* **What to produce**: As the output, give exactly the lines that run from the one with "ฮากาตะอิทไทอิจิ (JPN)" through the end of the records below, and omit pictures.

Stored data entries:
==========

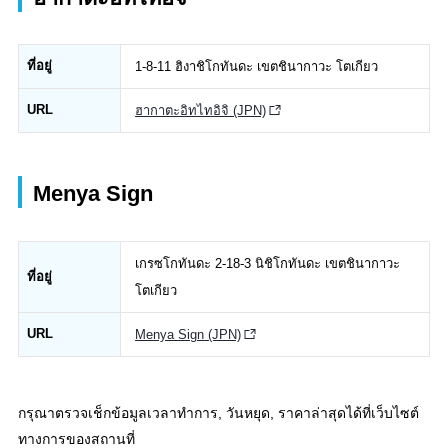
ที่อยู่
1-8-11 ฮิงาชิโกทันดะ เขตชินากาวะ โตเกียว
URL
ฮากาตะอิทไทอิจิ (JPN)
Menya Sign
เกรซโกทันดะ 2-18-3 นิชิโกทันดะ เขตชินากาวะ
ที่อยู่
โตเกียว
URL
Menya Sign (JPN)
กรุณาตรวจเช็กข้อมูลเวลาทำการ, วันหยุด, ราคาล่าสุดได้ที่เว็บไซต์
ทางการของสถานที่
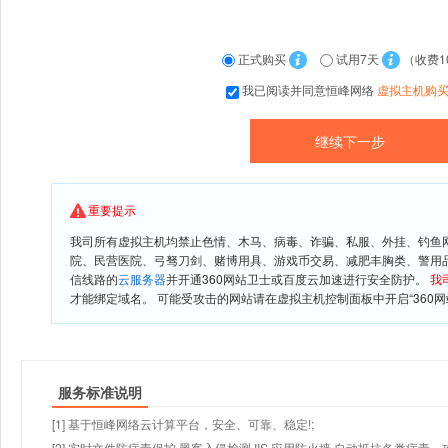
正式购买
试用7天
（收费1
我已阅读并同意恒峰网络
虚拟主机购
重要提示
我司所有虚拟主机均禁止色情、木马、病毒、诈骗、私服、外挂、钓鱼
院、民营医院、弓驽刀剑、赌博用具、游戏币交易、减肥丰胸类、警用
信线路的
云服务器
并开通360网站卫士或百度云加速进行安全防护。
我
才能绑定域名。 可能受攻击的网站请在虚拟主机控制面板中开启“360网
服务标准说明
[1] 基于恒峰网络云计算平台，安全、可靠、稳定!;
[2] 实时文件防病毒保护,黑客入侵检测,IIS 应用防火墙,自动抵抗各类病毒、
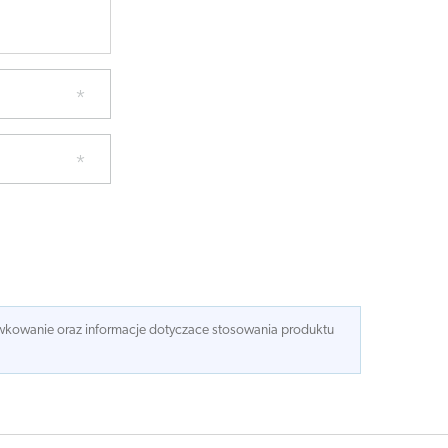
dawkowanie oraz informacje dotyczace stosowania produktu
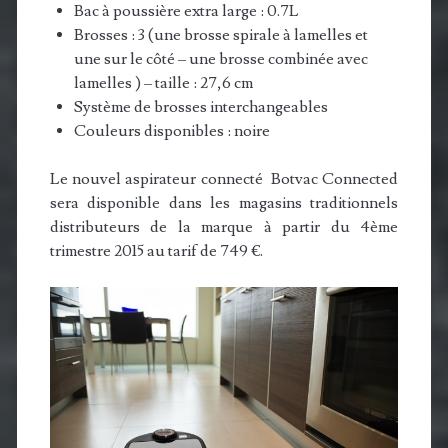
Bac à poussière extra large : 0.7L
Brosses : 3 (une brosse spirale à lamelles et
une sur le côté – une brosse combinée avec
lamelles ) – taille : 27,6 cm
Système de brosses interchangeables
Couleurs disponibles : noire
Le nouvel aspirateur connecté Botvac Connected
sera disponible dans les magasins traditionnels
distributeurs de la marque à partir du 4ème
trimestre 2015 au tarif de 749 €.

==========

* **Exercise result**:
ฮากาตะอิทไทอิจิ (JPN)
Menya Sign
เกรซโกทันดะ 2-18-3 นิชิโกทันดะ เขตชินากาวะ
ที่อยู่
โตเกียว
URL
Menya Sign (JPN)
กรุณาตรวจเช็กข้อมูลเวลาทำการ, วันหยุด, ราคาล่าสุดได้ที่เว็บไซต์
ทางการของสถานที่
正式购买
试用7天
（收费1
我已阅读并同意恒峰网络
虚拟主机购
重要提示
我司所有虚拟主机均禁止色情、木马、病毒、诈骗、私服、外挂、钓鱼
院、民营医院、弓驽刀剑、赌博用具、游戏币交易、减肥丰胸类、警用
信线路的
云服务器
并开通360网站卫士或百度云加速进行安全防护。
我
才能绑定域名。 可能受攻击的网站请在虚拟主机控制面板中开启“360网
服务标准说明
[1] 基于恒峰网络云计算平台，安全、可靠、稳定!;
[2] 实时文件防病毒保护,黑客入侵检测,IIS 应用防火墙,自动抵抗各类病毒、
dawkowanie oraz informacje dotyczace stosowania produktu
Bac à poussière extra large : 0.7L
Brosses : 3 (une brosse spirale à lamelles et
une sur le côté – une brosse combinée avec
lamelles ) – taille : 27,6 cm
Système de brosses interchangeables
Couleurs disponibles : noire
Le nouvel aspirateur connecté Botvac Connected
sera disponible dans les magasins traditionnels
distributeurs de la marque à partir du 4ème
trimestre 2015 au tarif de 749 €.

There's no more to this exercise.